Source information
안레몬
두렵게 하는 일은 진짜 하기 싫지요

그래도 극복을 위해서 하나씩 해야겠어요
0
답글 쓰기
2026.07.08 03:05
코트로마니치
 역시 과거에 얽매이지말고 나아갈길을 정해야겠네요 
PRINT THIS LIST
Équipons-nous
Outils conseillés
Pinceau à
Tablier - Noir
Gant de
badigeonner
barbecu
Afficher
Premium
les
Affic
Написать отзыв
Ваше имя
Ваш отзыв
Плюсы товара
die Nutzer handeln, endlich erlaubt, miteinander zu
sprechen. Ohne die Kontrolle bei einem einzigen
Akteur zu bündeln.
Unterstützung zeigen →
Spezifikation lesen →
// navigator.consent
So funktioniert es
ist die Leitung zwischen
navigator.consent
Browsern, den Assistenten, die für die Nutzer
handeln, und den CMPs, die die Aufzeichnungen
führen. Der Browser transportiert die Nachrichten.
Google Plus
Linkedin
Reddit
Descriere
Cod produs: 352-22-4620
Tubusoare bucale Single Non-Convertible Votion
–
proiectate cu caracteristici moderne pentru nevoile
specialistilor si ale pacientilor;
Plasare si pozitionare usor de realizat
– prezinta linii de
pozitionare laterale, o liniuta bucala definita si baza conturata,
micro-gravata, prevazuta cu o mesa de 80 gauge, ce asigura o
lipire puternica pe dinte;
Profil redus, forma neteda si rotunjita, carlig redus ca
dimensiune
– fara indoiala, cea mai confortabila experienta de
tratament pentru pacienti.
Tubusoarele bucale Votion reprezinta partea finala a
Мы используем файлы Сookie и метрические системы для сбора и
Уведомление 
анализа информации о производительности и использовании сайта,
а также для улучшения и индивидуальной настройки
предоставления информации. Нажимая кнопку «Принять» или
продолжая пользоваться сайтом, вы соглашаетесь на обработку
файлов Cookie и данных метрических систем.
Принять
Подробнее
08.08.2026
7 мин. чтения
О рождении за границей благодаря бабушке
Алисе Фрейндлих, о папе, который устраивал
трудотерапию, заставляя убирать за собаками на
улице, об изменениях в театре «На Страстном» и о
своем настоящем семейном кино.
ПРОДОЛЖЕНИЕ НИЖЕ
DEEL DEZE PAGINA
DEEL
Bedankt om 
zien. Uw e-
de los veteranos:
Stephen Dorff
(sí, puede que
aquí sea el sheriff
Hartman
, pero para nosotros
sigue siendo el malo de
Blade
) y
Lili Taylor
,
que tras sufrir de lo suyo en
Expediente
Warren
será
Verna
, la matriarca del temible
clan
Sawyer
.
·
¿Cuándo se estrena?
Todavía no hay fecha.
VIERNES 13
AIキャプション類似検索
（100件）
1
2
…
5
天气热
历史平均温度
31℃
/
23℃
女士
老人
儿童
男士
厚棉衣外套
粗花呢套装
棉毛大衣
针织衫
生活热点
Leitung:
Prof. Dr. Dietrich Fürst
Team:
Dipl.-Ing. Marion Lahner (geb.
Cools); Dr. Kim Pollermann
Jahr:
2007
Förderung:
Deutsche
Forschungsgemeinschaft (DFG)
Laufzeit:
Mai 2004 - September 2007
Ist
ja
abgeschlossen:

Work instructions
Write out all of the data again, replacing every "Nutzer" with "Anwender" and changing nothing else.

Response to this task
안레몬
두렵게 하는 일은 진짜 하기 싫지요

그래도 극복을 위해서 하나씩 해야겠어요
0
답글 쓰기
2026.07.08 03:05
코트로마니치
 역시 과거에 얽매이지말고 나아갈길을 정해야겠네요 
PRINT THIS LIST
Équipons-nous
Outils conseillés
Pinceau à
Tablier - Noir
Gant de
badigeonner
barbecu
Afficher
Premium
les
Affic
Написать отзыв
Ваше имя
Ваш отзыв
Плюсы товара
die Anwender handeln, endlich erlaubt, miteinander zu
sprechen. Ohne die Kontrolle bei einem einzigen
Akteur zu bündeln.
Unterstützung zeigen →
Spezifikation lesen →
// navigator.consent
So funktioniert es
ist die Leitung zwischen
navigator.consent
Browsern, den Assistenten, die für die Anwender
handeln, und den CMPs, die die Aufzeichnungen
führen. Der Browser transportiert die Nachrichten.
Google Plus
Linkedin
Reddit
Descriere
Cod produs: 352-22-4620
Tubusoare bucale Single Non-Convertible Votion
–
proiectate cu caracteristici moderne pentru nevoile
specialistilor si ale pacientilor;
Plasare si pozitionare usor de realizat
– prezinta linii de
pozitionare laterale, o liniuta bucala definita si baza conturata,
micro-gravata, prevazuta cu o mesa de 80 gauge, ce asigura o
lipire puternica pe dinte;
Profil redus, forma neteda si rotunjita, carlig redus ca
dimensiune
– fara indoiala, cea mai confortabila experienta de
tratament pentru pacienti.
Tubusoarele bucale Votion reprezinta partea finala a
Мы используем файлы Сookie и метрические системы для сбора и
Уведомление 
анализа информации о производительности и использовании сайта,
а также для улучшения и индивидуальной настройки
предоставления информации. Нажимая кнопку «Принять» или
продолжая пользоваться сайтом, вы соглашаетесь на обработку
файлов Cookie и данных метрических систем.
Принять
Подробнее
08.08.2026
7 мин. чтения
О рождении за границей благодаря бабушке
Алисе Фрейндлих, о папе, который устраивал
трудотерапию, заставляя убирать за собаками на
улице, об изменениях в театре «На Страстном» и о
своем настоящем семейном кино.
ПРОДОЛЖЕНИЕ НИЖЕ
DEEL DEZE PAGINA
DEEL
Bedankt om 
zien. Uw e-
de los veteranos:
Stephen Dorff
(sí, puede que
aquí sea el sheriff
Hartman
, pero para nosotros
sigue siendo el malo de
Blade
) y
Lili Taylor
,
que tras sufrir de lo suyo en
Expediente
Warren
será
Verna
, la matriarca del temible
clan
Sawyer
.
·
¿Cuándo se estrena?
Todavía no hay fecha.
VIERNES 13
AIキャプション類似検索
（100件）
1
2
…
5
天气热
历史平均温度
31℃
/
23℃
女士
老人
儿童
男士
厚棉衣外套
粗花呢套装
棉毛大衣
针织衫
生活热点
Leitung:
Prof. Dr. Dietrich Fürst
Team:
Dipl.-Ing. Marion Lahner (geb.
Cools); Dr. Kim Pollermann
Jahr:
2007
Förderung:
Deutsche
Forschungsgemeinschaft (DFG)
Laufzeit:
Mai 2004 - September 2007
Ist
ja
abgeschlossen:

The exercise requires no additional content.